Bailey, pup - scared! He will find the spot the farthest away from the vaccuum and remain there for a good half an hour after the vacuum has stopped. Strange! I think this is so odd, because in the mornings when I'm getting ready for work, I blow dry my hair, usually upside down and he's just right there, feet away, just watching. He doesn't care about the noise of the blow dryer, which I think is similar? but man oh man the vacuum.....


----------



## Kittilicious (Sep 25, 2011)

chelle said:


> I blow dry my hair, usually upside down and he's just right there, feet away, just watching. He doesn't care about the noise of the blow dryer, which I think is similar? but man oh man the vacuum.....


Funny! Knuckles bites at my hair when I'm drying it the same way!


----------



## PaddyD (Jul 22, 2010)

hattifattener said:


> dogs are very individual - some are nervous,others aren't.that's inherited.
> 
> this is third female GSD i own.
> 
> ...


That is amazing.
Mine still avoids the vacuum at 2+. She just goes into the next room and watches from there.


----------



## fuzzybunny (Apr 29, 2011)

▶ **Data below**:
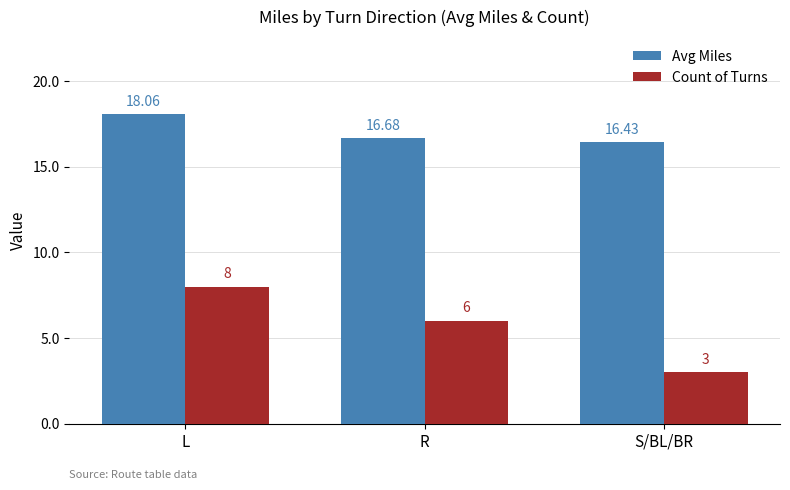

Count the number of categories in the chart.

3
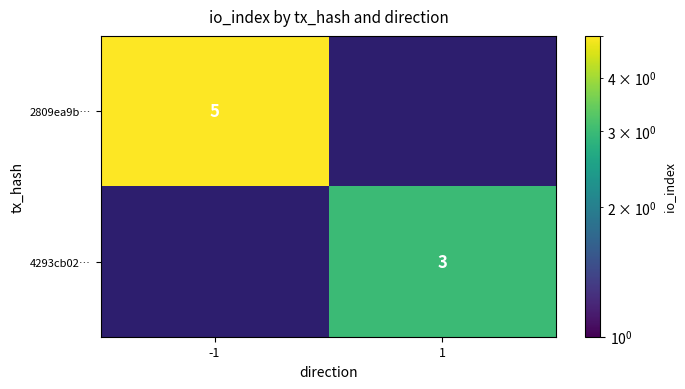

True or false: 2809ea9b… has a value of 3 at -1.

False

▶ **Job 1**:
In the forum thread, what does PaddyD's dog do when the vacuum is running?
▶ **Job 2**:
Reproduce the forum thread from "Bailey, pup - scared!" up to and including "(Sep 25, 2011)".
▶ **Job 3**:
List every username that appears in the forum thread.

▶ **Output 1**:
She goes into the next room and watches from there.

▶ **Output 2**:
Bailey, pup - scared! He will find the spot the farthest away from the vaccuum and remain there for a good half an hour after the vacuum has stopped. Strange! I think this is so odd, because in the mornings when I'm getting ready for work, I blow dry my hair, usually upside down and he's just right there, feet away, just watching. He doesn't care about the noise of the blow dryer, which I think is similar? but man oh man the vacuum.....


----------



## Kittilicious (Sep 25, 2011)

▶ **Output 3**:
chelle, Kittilicious, hattifattener, PaddyD, fuzzybunny